(Dataset listing)
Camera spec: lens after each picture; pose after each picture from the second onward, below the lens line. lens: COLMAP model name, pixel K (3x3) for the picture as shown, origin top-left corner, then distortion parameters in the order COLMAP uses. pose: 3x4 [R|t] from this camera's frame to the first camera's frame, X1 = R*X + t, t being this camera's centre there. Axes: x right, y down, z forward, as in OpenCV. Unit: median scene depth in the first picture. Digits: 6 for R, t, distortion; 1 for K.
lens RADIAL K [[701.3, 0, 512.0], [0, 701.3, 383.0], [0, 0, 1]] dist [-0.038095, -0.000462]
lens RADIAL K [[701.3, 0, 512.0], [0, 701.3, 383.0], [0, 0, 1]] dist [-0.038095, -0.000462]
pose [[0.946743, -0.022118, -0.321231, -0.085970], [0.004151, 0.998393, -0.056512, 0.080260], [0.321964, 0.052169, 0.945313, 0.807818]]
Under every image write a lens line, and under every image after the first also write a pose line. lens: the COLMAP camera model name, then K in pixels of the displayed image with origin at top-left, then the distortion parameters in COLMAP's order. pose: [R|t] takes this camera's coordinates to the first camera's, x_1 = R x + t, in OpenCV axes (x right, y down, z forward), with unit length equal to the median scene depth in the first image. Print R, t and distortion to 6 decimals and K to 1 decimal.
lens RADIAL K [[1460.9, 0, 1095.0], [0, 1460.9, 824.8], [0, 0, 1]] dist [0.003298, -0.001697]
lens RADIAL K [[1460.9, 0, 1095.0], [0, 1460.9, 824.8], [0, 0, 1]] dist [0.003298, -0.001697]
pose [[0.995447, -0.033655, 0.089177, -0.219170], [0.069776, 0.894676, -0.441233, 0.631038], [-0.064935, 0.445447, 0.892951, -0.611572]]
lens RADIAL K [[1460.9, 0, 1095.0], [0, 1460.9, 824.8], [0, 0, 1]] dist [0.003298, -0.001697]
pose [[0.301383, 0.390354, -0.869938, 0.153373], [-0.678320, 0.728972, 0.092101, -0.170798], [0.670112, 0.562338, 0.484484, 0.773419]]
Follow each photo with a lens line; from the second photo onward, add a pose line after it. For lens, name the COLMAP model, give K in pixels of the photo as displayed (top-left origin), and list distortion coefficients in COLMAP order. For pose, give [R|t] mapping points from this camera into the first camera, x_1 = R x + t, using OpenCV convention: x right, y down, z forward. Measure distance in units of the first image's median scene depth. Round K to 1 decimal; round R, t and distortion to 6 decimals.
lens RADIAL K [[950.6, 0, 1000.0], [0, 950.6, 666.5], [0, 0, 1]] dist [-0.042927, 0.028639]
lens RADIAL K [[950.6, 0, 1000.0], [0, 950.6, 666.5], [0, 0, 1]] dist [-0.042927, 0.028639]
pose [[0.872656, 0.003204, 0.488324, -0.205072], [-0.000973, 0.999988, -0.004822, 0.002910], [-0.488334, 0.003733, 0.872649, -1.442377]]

### WORK REQUIRED
Reproduce the listing verbatim from the line containing "Follow each photo" through the final line of the listing.

### ANSWER SPACE
Follow each photo with a lens line; from the second photo onward, add a pose line after it. For lens, name the COLMAP model, give K in pixels of the photo as displayed (top-left origin), and list distortion coefficients in COLMAP order. For pose, give [R|t] mapping points from this camera into the first camera, x_1 = R x + t, using OpenCV convention: x right, y down, z forward. Measure distance in units of the first image's median scene depth. Round K to 1 decimal; round R, t and distortion to 6 decimals.
lens RADIAL K [[950.6, 0, 1000.0], [0, 950.6, 666.5], [0, 0, 1]] dist [-0.042927, 0.028639]
lens RADIAL K [[950.6, 0, 1000.0], [0, 950.6, 666.5], [0, 0, 1]] dist [-0.042927, 0.028639]
pose [[0.872656, 0.003204, 0.488324, -0.205072], [-0.000973, 0.999988, -0.004822, 0.002910], [-0.488334, 0.003733, 0.872649, -1.442377]]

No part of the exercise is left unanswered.